— Work instruction A —
Reproduce the passage of the array-operations walkthrough that opens with the words containing "The next thing" and closes with "(len(nums) - len(unique))", keeping every character unchanged.

— Text provided —
We are going to be given an array nums of size n containing non-negative integers

We may apply n-1 operations to this array where, in the ith operation (0-indexed), you will apply the following on the ith element of nums:

• If nums[i] == nums[i + 1], then multiply nums[i] by 2 and set nums[i + 1] to 0. Otherwise, you skip this operation.

After performing all the operations, shift all the 0's to the end of the array.

Let’s take an example:

Consider this array:

nums = [1,2,2,1,1,0]

First there are 6 elements in this array and we can perform 5 operations on it.

We’ll first iterate through the elements in this array and check this condition

For the first iteration which will start from index 0 we’ll check this:

nums[0] == nums[1]

Basically that will compare the vale of 1 and 2 together since they are not equal we won’t apply the operation on it

The second iteration will check this:

nums[1] == nums[2]

Which translates to 2 == 2, in this case it is True so now for the operation we do this:

nums[1] = nums[1] * 2
nums[2] = 0

So the value stored in those index will then be 4 and 0

We’ll move to the next iteration

nums[2] == nums[3]

Rememer that we’ve set nums[2] to 0 so we’re comparing 0 and 1 since it isn’t equal we skip the operation

nums[3] == nums[4]

In this case the comparison is true because 1 == 1 and now we apply the operation

nums[3] = nums[3] * 2
nums[4] = 0

The last iterate is this:

nums[4] == nums[5]

It returns true because 0 == 0 and the operation would also evaluate to 0 for both elements

The final result after all this operation has been done is:

[1, 4, 0, 2, 0, 0]

The next thing would be the return value is the elements in the array with the zero’s shifted to the right

So it’s this:

[1, 4, 2, 0, 0, 0]

The first case which is to calculate if the operation can be done is easy to do as we can just iterate through each elements in the array and check for the condition

As for the shifting of the zero the way I approached it is by creating an array containing all the elements of the resulting operation whose value is not zero

Then I filled another array containing the amount of zero from the resulting operation and this is calculated from (len(nums) - len(unique))

With that we would have two arrays containing the non zero elements and the zero element which we can just concatenate together

Here’s my solve script: link

Leetcode Submission Script

def shiftZeros(arr, n):
    unique = [i for i in arr if i != 0]
    zero = [0] * (n - len(unique))

    return unique + zero

class Solution:
    def applyOperations(self, nums: List[int]) -> List[int]:
        for i in range(1, len(nums)):
            if nums[i-1] == nums[i]:
                nums[i-1] *= 2
                nums[i] = 0 
        
        r = shiftZeros(nums, len(nums))

        return r

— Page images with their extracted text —
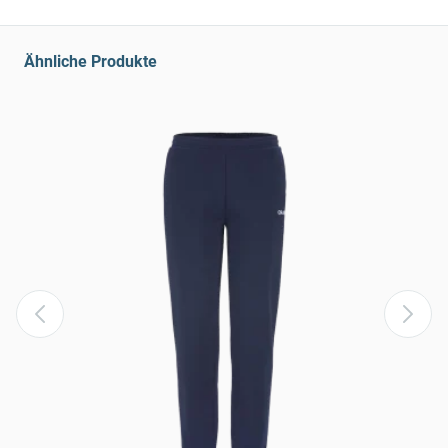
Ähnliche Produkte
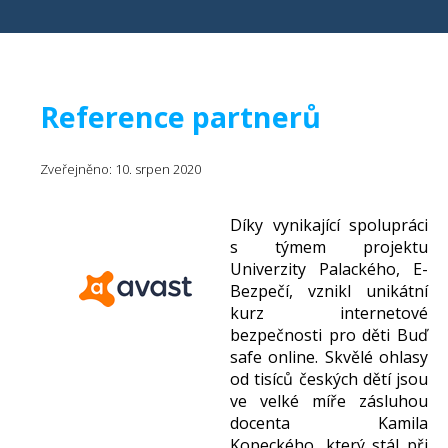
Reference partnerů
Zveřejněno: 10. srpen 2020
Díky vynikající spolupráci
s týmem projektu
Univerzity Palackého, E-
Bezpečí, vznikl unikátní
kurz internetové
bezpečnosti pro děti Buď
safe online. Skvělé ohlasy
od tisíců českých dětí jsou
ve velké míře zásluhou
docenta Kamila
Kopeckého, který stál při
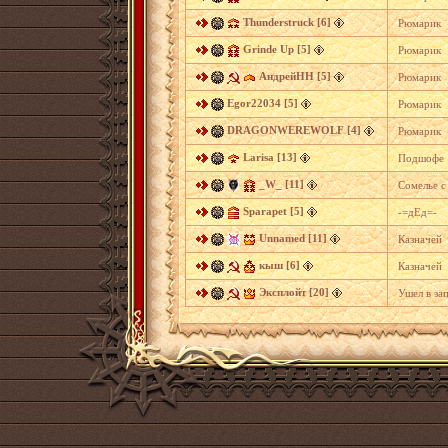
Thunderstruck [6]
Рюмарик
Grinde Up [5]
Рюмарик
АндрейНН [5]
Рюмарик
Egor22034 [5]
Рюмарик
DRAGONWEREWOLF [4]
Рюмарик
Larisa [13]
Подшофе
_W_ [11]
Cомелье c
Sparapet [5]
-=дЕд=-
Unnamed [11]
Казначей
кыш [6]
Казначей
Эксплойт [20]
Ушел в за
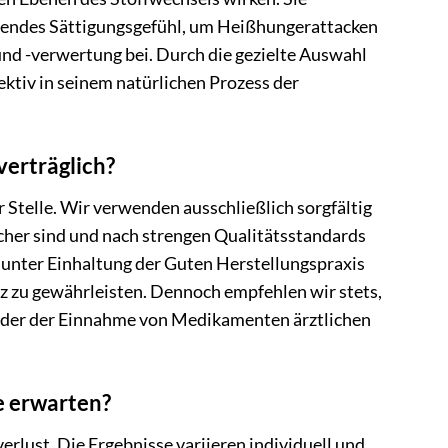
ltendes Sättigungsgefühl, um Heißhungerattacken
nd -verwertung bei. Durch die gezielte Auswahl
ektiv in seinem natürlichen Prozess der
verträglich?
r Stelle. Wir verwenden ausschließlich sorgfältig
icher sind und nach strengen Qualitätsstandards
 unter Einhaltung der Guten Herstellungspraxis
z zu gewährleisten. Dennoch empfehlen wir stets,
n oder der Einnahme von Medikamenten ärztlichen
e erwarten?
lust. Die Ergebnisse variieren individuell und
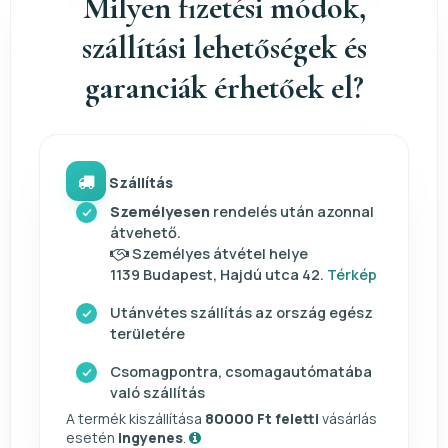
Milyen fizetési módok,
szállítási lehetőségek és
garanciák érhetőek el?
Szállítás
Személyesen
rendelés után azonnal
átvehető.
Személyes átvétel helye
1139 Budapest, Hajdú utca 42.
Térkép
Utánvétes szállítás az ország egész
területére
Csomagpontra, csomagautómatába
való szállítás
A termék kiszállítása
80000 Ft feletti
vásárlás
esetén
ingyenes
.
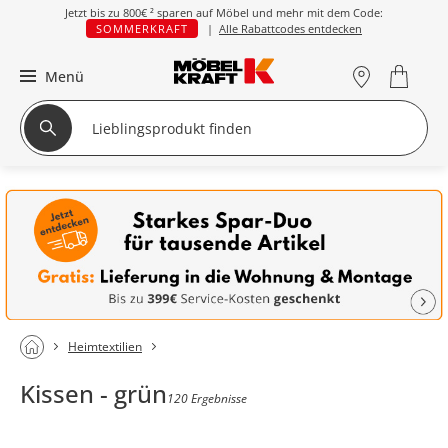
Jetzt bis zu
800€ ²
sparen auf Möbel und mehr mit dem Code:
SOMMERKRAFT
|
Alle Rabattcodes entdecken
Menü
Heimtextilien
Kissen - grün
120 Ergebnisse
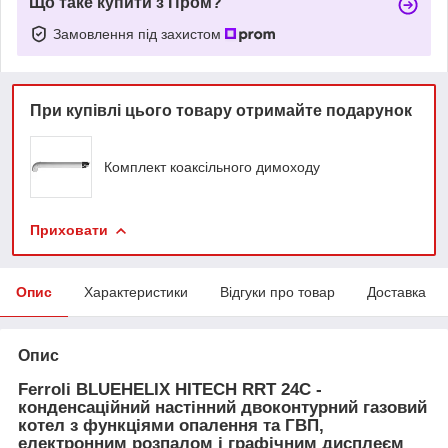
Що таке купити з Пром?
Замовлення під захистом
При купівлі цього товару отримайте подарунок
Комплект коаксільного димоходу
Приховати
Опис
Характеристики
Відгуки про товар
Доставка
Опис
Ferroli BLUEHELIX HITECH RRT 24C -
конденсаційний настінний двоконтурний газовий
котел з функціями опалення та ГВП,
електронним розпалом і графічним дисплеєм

* * *

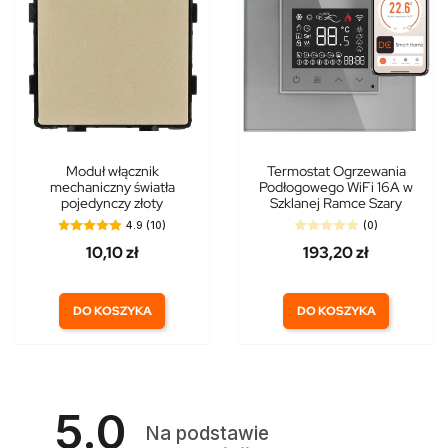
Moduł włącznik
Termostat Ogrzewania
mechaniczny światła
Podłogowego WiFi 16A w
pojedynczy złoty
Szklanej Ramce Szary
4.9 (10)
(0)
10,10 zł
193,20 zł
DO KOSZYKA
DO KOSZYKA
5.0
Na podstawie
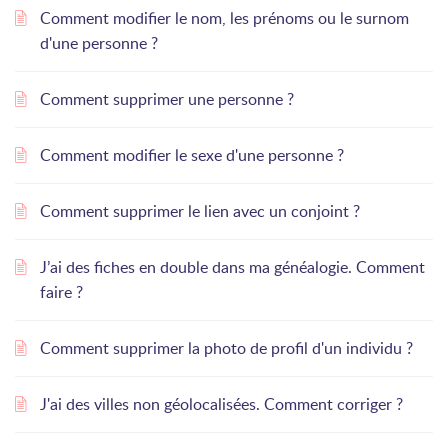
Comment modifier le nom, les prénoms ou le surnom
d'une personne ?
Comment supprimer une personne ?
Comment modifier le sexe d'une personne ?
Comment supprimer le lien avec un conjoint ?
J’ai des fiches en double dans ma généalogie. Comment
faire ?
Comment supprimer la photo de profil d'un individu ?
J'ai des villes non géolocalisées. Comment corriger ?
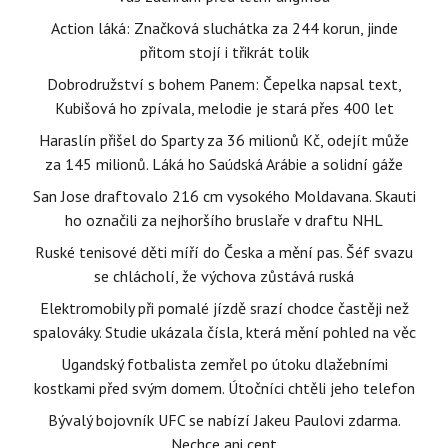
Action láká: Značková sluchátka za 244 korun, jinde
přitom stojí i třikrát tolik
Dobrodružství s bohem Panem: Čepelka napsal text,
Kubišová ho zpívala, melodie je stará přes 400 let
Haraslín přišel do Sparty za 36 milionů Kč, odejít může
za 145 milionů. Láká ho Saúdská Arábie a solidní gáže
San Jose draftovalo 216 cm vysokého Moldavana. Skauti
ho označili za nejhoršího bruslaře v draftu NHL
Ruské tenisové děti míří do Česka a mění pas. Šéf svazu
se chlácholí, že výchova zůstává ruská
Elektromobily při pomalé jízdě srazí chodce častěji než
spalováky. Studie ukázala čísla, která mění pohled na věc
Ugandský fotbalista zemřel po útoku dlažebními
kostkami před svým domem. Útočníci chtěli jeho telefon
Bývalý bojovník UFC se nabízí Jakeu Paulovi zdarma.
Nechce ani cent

— Work instruction B —
Recast the part of the records that opens with the line containing "Ähnliche Produkte" and closes with the line containing "120 Ergebnisse", both lines included, as a numbered list with blank lines dropped. Leave the pictures out of the answer.

— Answer section A —
The next thing would be the return value is the elements in the array with the zero’s shifted to the right

So it’s this:

[1, 4, 2, 0, 0, 0]

The first case which is to calculate if the operation can be done is easy to do as we can just iterate through each elements in the array and check for the condition

As for the shifting of the zero the way I approached it is by creating an array containing all the elements of the resulting operation whose value is not zero

Then I filled another array containing the amount of zero from the resulting operation and this is calculated from (len(nums) - len(unique))

— Answer section B —
1. Ähnliche Produkte
2. Reference partnerů
3. Zveřejněno: 10. srpen 2020
4. Díky vynikající spolupráci
5. s týmem projektu
6. Univerzity Palackého, E-
7. Bezpečí, vznikl unikátní
8. kurz internetové
9. bezpečnosti pro děti Buď
10. safe online. Skvělé ohlasy
11. od tisíců českých dětí jsou
12. ve velké míře zásluhou
13. docenta Kamila
14. Kopeckého, který stál při
15. Thunderstruck [6]
16. Рюмарик
17. Grinde Up [5]
18. Рюмарик
19. АндрейНН [5]
20. Рюмарик
21. Egor22034 [5]
22. Рюмарик
23. DRAGONWEREWOLF [4]
24. Рюмарик
25. Larisa [13]
26. Подшофе
27. _W_ [11]
28. Cомелье c
29. Sparapet [5]
30. -=дЕд=-
31. Unnamed [11]
32. Казначей
33. кыш [6]
34. Казначей
35. Эксплойт [20]
36. Ушел в за
37. ltendes Sättigungsgefühl, um Heißhungerattacken
38. nd -verwertung bei. Durch die gezielte Auswahl
39. ektiv in seinem natürlichen Prozess der
40. verträglich?
41. r Stelle. Wir verwenden ausschließlich sorgfältig
42. icher sind und nach strengen Qualitätsstandards
43.  unter Einhaltung der Guten Herstellungspraxis
44. z zu gewährleisten. Dennoch empfehlen wir stets,
45. n oder der Einnahme von Medikamenten ärztlichen
46. e erwarten?
47. lust. Die Ergebnisse variieren individuell und
48. Milyen fizetési módok,
49. szállítási lehetőségek és
50. garanciák érhetőek el?
51. Szállítás
52. Személyesen
53. rendelés után azonnal
54. átvehető.
55. Személyes átvétel helye
56. 1139 Budapest, Hajdú utca 42.
57. Térkép
58. Utánvétes szállítás az ország egész
59. területére
60. Csomagpontra, csomagautómatába
61. való szállítás
62. A termék kiszállítása
63. 80000 Ft feletti
64. vásárlás
65. esetén
66. ingyenes
67. .
68. Jetzt bis zu
69. 800€ ²
70. sparen auf Möbel und mehr mit dem Code:
71. SOMMERKRAFT
72. |
73. Alle Rabattcodes entdecken
74. Menü
75. Heimtextilien
76. Kissen - grün
77. 120 Ergebnisse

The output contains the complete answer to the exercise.